▶ WRITTEN TASK: Retrieve each line that contains the word "diagnostics" from the entries below.

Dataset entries
..............................

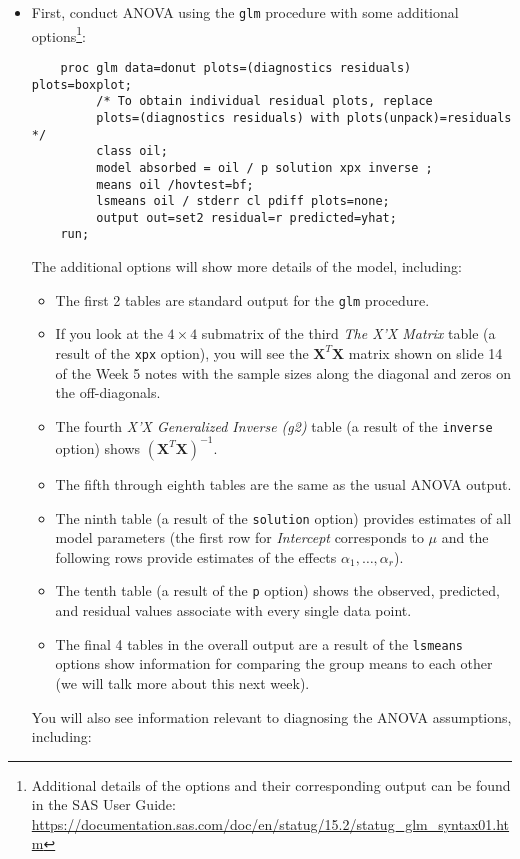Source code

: \documentclass[11pt]{article}
\begin{document}
\begin{itemize}
	\item First, conduct ANOVA using the \texttt{glm} procedure with some additional options\footnote{Additional details of the options and their corresponding output can be found in the SAS User Guide: \\\url{https://documentation.sas.com/doc/en/statug/15.2/statug_glm_syntax01.htm}}:
	\begin{verbatim}
	proc glm data=donut plots=(diagnostics residuals) plots=boxplot;
	     /* To obtain individual residual plots, replace 
	     plots=(diagnostics residuals) with plots(unpack)=residuals */
	     class oil;
	     model absorbed = oil / p solution xpx inverse ;
	     means oil /hovtest=bf;
	     lsmeans oil / stderr cl pdiff plots=none;
	     output out=set2 residual=r predicted=yhat;
	run;
	\end{verbatim}
	The additional options will show more details of the model, including:
	\begin{itemize}
		\item The first 2 tables are standard output for the \texttt{glm} procedure.
		\item If you look at the $4\times 4$ submatrix of the third \textit{The X'X Matrix} table (a result of the \texttt{xpx} option), you will see the $\mathbf X^T \mathbf X$ matrix shown on slide 14 of the Week 5 notes with the sample sizes along the diagonal and zeros on the off-diagonals.
		\item The fourth \textit{X'X Generalized Inverse (g2)} table (a result of the \texttt{inverse} option) shows $(\mathbf X^T \mathbf X)^{-1}$.
		\item The fifth through eighth tables are the same as the usual ANOVA output.
		\item The ninth table (a result of the \texttt{solution} option) provides estimates of all model parameters (the first row for \textit{Intercept} corresponds to $\mu$ and the following rows provide estimates of the effects $\alpha_1, \ldots, \alpha_r$).
		\item The tenth table (a result of the \texttt{p} option) shows the observed, predicted, and residual values associate with every single data point.
		\item The final 4 tables in the overall output are a result of the \texttt{lsmeans} options show information for comparing the group means to each other (we will talk more about this next week).
	\end{itemize}
	You will also see information relevant to diagnosing the ANOVA assumptions, including:

\end{itemize}
\end{document}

..............................

▶ SOLUTION:
	proc glm data=donut plots=(diagnostics residuals) plots=boxplot;
	     plots=(diagnostics residuals) with plots(unpack)=residuals */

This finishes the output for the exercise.